You're storing EVERYTHING in memory? Isn't this kind of.. well, stupid, frankly.




While the comment above may not have the best manners, it does bring up an interesting point. I certainly wouldn't mind hearing more about HN's setup.


If you're really curious and have the time, you can download the source: http://arclanguage.org/install


It'd be interesting to read a write up on the concepts used (such as the in memory database) and the server restart mechanism. It'd be hard to tell from the source for non Lisp programmers.


An in-memory database is pretty simple - it's just a bunch of hash tables.

A server restart mechanism is also pretty simple. Write a cron job that activates every few seconds to ps aux and grep for the server name, and if it's not there start the server. That won't catch server hangs rather than deaths, but that's exactly the problem that happened here.


Thanks, I understood it uses hash tables - I've done the same myself, but never on such a large scale. This post sums it up: http://news.ycombinator.com/item?id=513259


Dude, frack no. Having everything in a database means you are tied to the speed of disk, instead of the speed of ram. The biggest issue with being purely ram resident is handling multi-threaded updates across your ram resident dataset.

You could always use Erlang...


"Dude, frack no. Having everything in a database means you are tied to the speed of disk, instead of the speed of ram. "
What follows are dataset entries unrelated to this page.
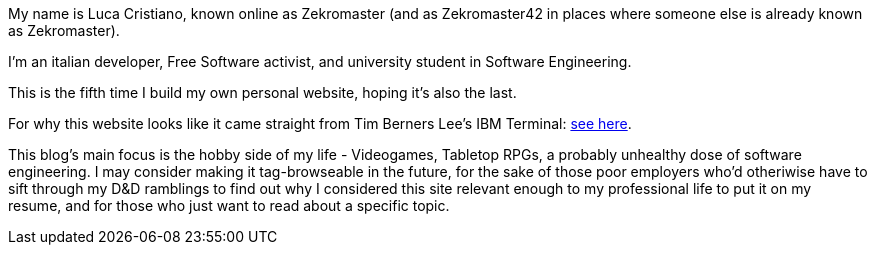 My name is Luca Cristiano, known online as Zekromaster (and as Zekromaster42 in
places where someone else is already known as Zekromaster).

I'm an italian developer, Free Software activist, and university student in 
Software Engineering.

This is the fifth time I build my own personal website, hoping it's also the 
last.

For why this website looks like it came straight from Tim Berners Lee's IBM 
Terminal: link:blog/why_this_site_sucks[see here].

This blog's main focus is the hobby side of my life - Videogames, Tabletop RPGs, a probably unhealthy dose of software
engineering. I may consider making it tag-browseable in the future, for the sake of those poor employers who'd
otheriwise have to sift through my D&D ramblings to find out why I considered this site relevant enough to my 
professional life to put it on my resume, and for those who just want to read about a specific topic.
database are not tied to a storage medium. there is no reason why you can't run a DB (key-val or even a full RDBMS) in RAM.


If everything is purely RAM resident, wouldn't you lose it all when the server gets wedged?


No. You journal the changes to disk. You therefore only need disks fast enough to keep up with the journal. If you get into a situation where your disks can't keep up with the journal, your site is probably big and popular enough that you can afford to hire DBAs to go from there.


That's why you use intelligent caching.


For a site this small, there's absolutely no reason the entire database shouldn't be cached in RAM. 32GB of RAM costs about $800. That buys you plenty of time to not have to worry about caching, and instead gives you more time to work on interesting features. For a single-person operation (or even a few people), you have to spend your time wisely.


But of course, any sane database will cache as much in RAM as possible anyway. But instead of dying when you run out of memory, it just evicts the least recently used page.